Problem requirements: Copy every entry below exactly, and keep out the pictures.

Data shown:

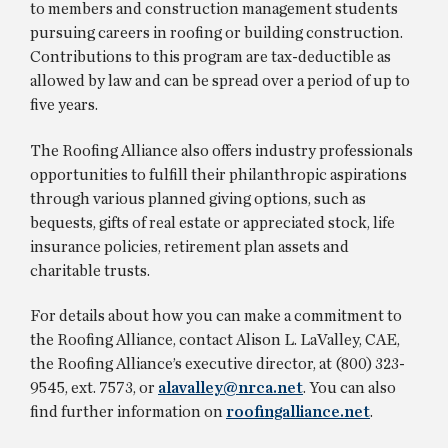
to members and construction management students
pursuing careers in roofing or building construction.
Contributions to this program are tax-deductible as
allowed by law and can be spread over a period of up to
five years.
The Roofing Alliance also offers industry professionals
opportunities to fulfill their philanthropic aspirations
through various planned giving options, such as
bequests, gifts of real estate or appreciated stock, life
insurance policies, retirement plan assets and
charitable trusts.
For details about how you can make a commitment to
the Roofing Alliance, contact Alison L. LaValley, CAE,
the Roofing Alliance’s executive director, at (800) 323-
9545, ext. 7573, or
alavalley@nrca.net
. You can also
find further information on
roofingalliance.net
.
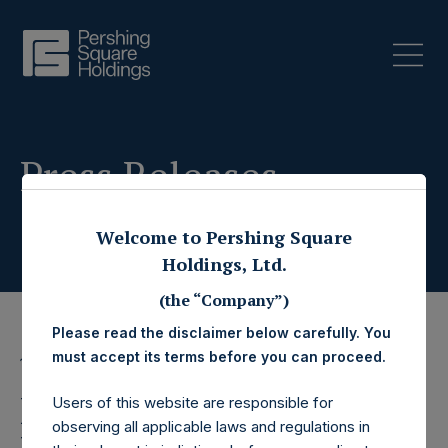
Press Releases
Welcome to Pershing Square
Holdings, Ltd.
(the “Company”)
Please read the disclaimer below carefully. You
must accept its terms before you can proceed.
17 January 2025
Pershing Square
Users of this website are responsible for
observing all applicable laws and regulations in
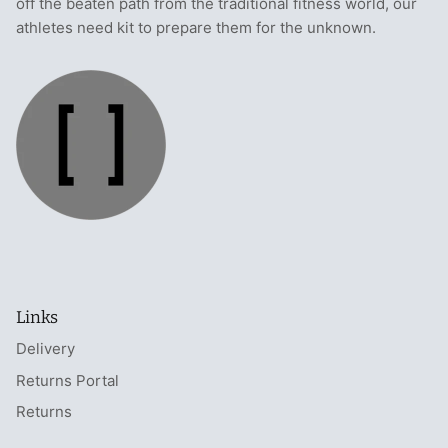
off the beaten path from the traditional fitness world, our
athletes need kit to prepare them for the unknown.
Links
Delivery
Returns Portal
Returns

Output for this exercise:
to members and construction management students
pursuing careers in roofing or building construction.
Contributions to this program are tax-deductible as
allowed by law and can be spread over a period of up to
five years.
The Roofing Alliance also offers industry professionals
opportunities to fulfill their philanthropic aspirations
through various planned giving options, such as
bequests, gifts of real estate or appreciated stock, life
insurance policies, retirement plan assets and
charitable trusts.
For details about how you can make a commitment to
the Roofing Alliance, contact Alison L. LaValley, CAE,
the Roofing Alliance’s executive director, at (800) 323-
9545, ext. 7573, or
alavalley@nrca.net
. You can also
find further information on
roofingalliance.net
.
Press Releases
Welcome to Pershing Square
Holdings, Ltd.
(the “Company”)
Please read the disclaimer below carefully. You
must accept its terms before you can proceed.
17 January 2025
Pershing Square
Users of this website are responsible for
observing all applicable laws and regulations in
off the beaten path from the traditional fitness world, our
athletes need kit to prepare them for the unknown.
Links
Delivery
Returns Portal
Returns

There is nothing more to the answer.